While writing about the literary representations of the war in Donbas, I kept thinking about the cinematic representations of the region in the films that were shown in Stockholm in November 2018. Serhii Loznytsa’s film Donbas was shown within the program of the Stockholm International Film Festival, and Yaroslav Lodyhin’s Wild Fields — based on one of Zhadan’s novels Voroshylovhrad (the Soviet name for Luhansk) — was shown at the Fourth Nordic Ukrainian Film Festival. Loznytsa’s Donbas showed only one side of the war — the absurdity and hypocrisy of power fully corrupted by the ideology of the “Russian world”. Although many of the scenes were literally taken from documentary videos and then shown in the film through reenactments of these scenes by professional actors, the voices of the civilians and displaced people are totally absent in this film. Lodyhin’s Wild Fields shows life in Donbas before the war came to the region. Perhaps this portrayal of the peaceful life in the past (the 1990s and the beginning of the 2000s) actually brings more understanding about the current situation in the region than Loznytsa’s film that focuses exclusively on the war’s atrocities. To get a more nuanced picture of the war, one needs to get more complex and multifaceted perspectives. By this, I do not mean a limited (and limiting) discourse disseminated by some uncritical voices about the need to represent all voices as if they all were equally legitimate players in the war (some of these players are criminals and they should be seen as such in contrast to the civil population).  I rather mean the need to avoid stigmatization of the citizens of the occupied territory as a collective figure of collaborators and instead to make an effort to understand the different constellations that lives take under the tremendously difficult conditions of war and occupation.

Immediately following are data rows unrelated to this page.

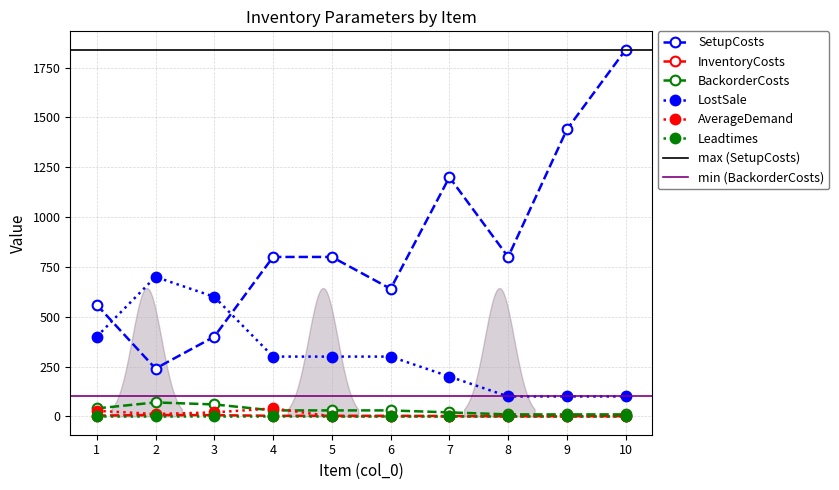

Is this an area chart (filled region under the line)?

No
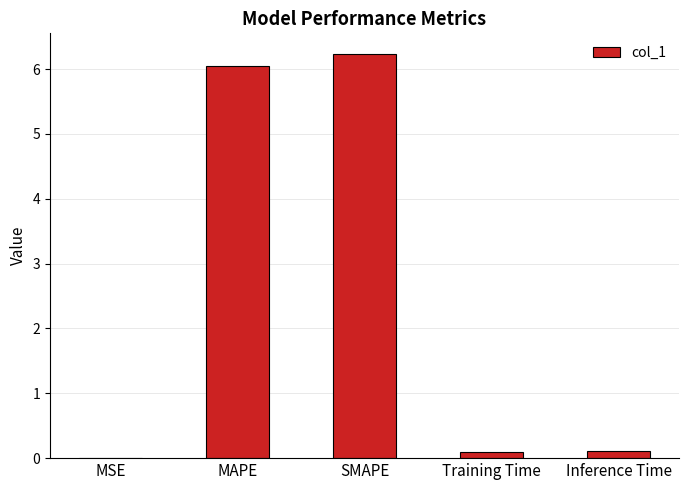

Are the bars grouped side by side (vs. stacked)?

No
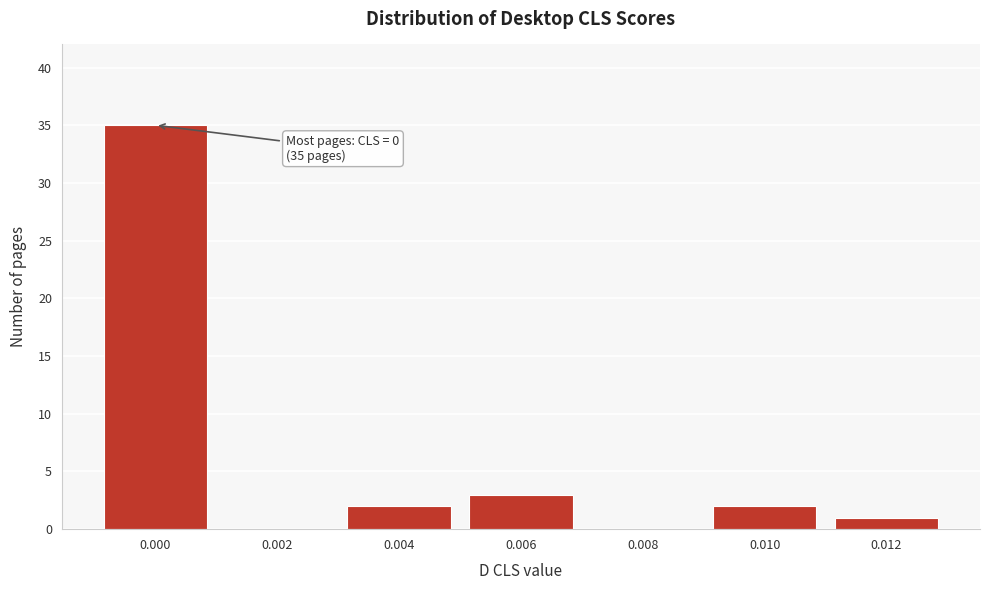

Reading left to right, extract all data points from this chart.

0.000=35	0.002=0	0.004=2	0.006=3	0.008=0	0.010=2	0.012=1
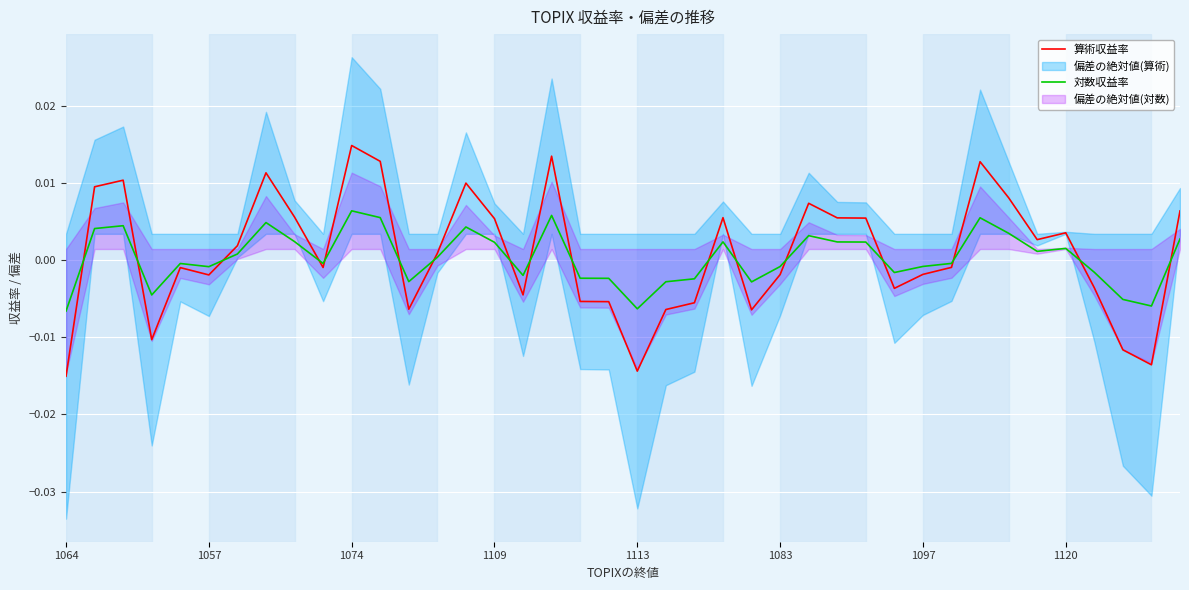

True or false: 算術収益率 has more than 0 points higher than both neighbors.

True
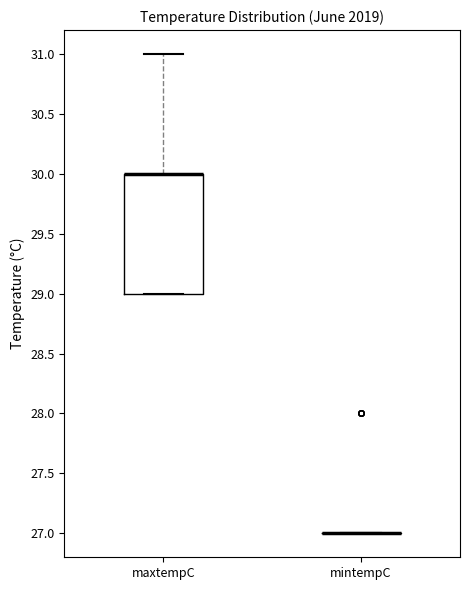

Reading left to right, read every box against the y-axis: the position of its median line, the range the box covers, and the ends of its whiskers. The values are not printed on the chart, so give them approximately, as read against the axis.

maxtempC: median 30 (drawn on the box's upper edge), box 29 to 30, whiskers 29 to 31
mintempC: box collapsed to a line at 27, whiskers 27 to 27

As we can see in the literary examples, the representations of war can be as complex and multifaceted as life itself. Such portrayals do not divide the world into closed boxes, and they give the opportunity to look toward the future with hope . ≈

The Length of the Day (2017), Volodymyr Rafeenko, Dovhi Chasy, Lviv: Vydav-nytstvo Staroho Leva, 2017, 336 pages. The Boarding School (2017), Serhii Zhadan, Internat, Chernivtsi: Meredian Czernowitz, 2017, 272 pages.